>> start

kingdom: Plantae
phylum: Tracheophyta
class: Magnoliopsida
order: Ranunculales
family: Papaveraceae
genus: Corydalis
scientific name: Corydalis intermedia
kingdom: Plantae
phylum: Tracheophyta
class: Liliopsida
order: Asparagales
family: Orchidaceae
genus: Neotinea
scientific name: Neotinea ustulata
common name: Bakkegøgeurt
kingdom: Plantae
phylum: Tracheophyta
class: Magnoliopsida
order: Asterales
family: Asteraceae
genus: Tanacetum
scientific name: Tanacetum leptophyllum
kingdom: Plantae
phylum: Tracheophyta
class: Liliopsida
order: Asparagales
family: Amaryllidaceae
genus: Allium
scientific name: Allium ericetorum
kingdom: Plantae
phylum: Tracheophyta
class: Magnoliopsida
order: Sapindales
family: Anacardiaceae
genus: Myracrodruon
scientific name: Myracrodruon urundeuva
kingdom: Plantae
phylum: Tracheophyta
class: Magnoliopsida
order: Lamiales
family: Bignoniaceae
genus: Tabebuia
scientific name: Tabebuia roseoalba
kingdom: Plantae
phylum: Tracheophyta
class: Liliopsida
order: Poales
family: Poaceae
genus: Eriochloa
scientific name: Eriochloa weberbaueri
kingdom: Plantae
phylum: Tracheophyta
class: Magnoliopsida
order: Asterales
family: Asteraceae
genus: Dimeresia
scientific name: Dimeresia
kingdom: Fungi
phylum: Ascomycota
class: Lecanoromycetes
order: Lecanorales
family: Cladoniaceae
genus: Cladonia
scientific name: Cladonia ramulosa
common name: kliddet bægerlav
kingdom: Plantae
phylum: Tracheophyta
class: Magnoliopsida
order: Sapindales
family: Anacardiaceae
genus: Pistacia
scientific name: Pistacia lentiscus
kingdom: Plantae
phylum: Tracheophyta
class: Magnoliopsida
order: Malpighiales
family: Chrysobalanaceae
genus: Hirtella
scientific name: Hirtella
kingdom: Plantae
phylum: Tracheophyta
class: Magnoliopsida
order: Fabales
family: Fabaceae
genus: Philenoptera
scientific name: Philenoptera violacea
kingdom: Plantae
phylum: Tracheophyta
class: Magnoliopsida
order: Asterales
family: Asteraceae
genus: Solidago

>> end

Pull out every line in the records above, from the line containing "genus: Tabebuia" down to the line containing "family: Chrysobalanaceae", both included, and reproduce them unchanged.

genus: Tabebuia
scientific name: Tabebuia roseoalba
kingdom: Plantae
phylum: Tracheophyta
class: Liliopsida
order: Poales
family: Poaceae
genus: Eriochloa
scientific name: Eriochloa weberbaueri
kingdom: Plantae
phylum: Tracheophyta
class: Magnoliopsida
order: Asterales
family: Asteraceae
genus: Dimeresia
scientific name: Dimeresia
kingdom: Fungi
phylum: Ascomycota
class: Lecanoromycetes
order: Lecanorales
family: Cladoniaceae
genus: Cladonia
scientific name: Cladonia ramulosa
common name: kliddet bægerlav
kingdom: Plantae
phylum: Tracheophyta
class: Magnoliopsida
order: Sapindales
family: Anacardiaceae
genus: Pistacia
scientific name: Pistacia lentiscus
kingdom: Plantae
phylum: Tracheophyta
class: Magnoliopsida
order: Malpighiales
family: Chrysobalanaceae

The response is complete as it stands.